"""

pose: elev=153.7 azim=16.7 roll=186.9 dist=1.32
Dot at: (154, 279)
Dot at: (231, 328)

"""
"""

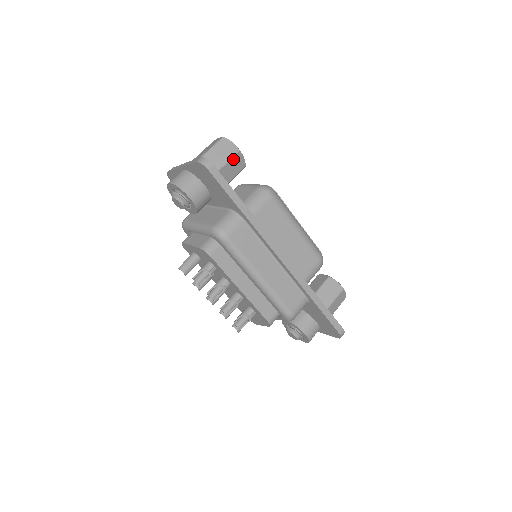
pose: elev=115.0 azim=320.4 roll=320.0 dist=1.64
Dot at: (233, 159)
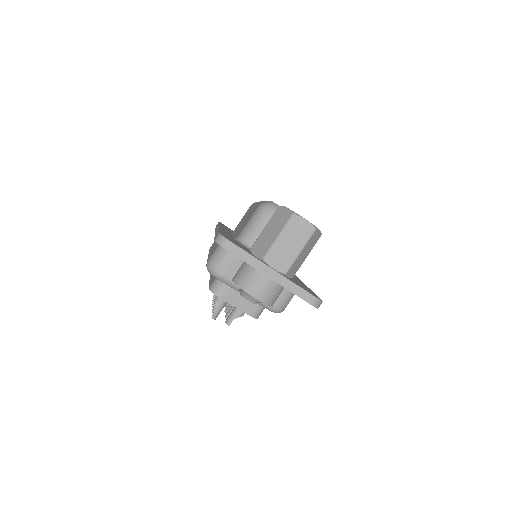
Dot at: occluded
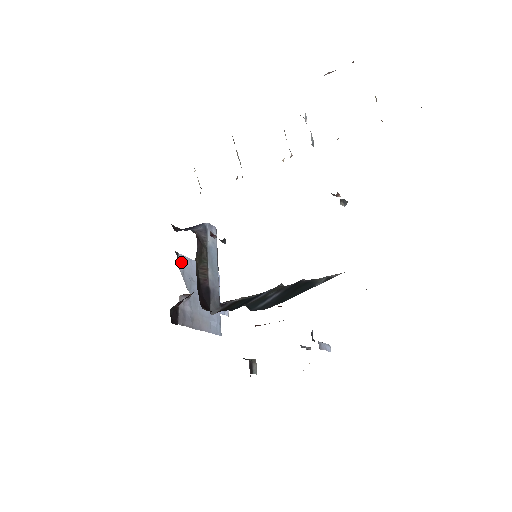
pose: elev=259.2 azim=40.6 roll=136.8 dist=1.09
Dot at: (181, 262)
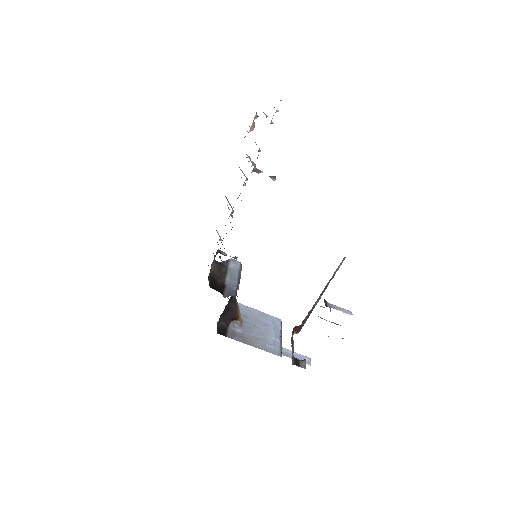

"""
"""

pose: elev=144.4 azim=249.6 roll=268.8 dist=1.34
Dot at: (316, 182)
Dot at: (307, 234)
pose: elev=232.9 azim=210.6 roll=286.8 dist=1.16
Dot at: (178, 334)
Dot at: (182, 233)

"""

Copy out the rows verbatim, starting at the row that contains "pose: elev=153.7 azim=16.7" and ending with the row that contains "Dot at: (231, 328)", both included.

pose: elev=153.7 azim=16.7 roll=186.9 dist=1.32
Dot at: (154, 279)
Dot at: (231, 328)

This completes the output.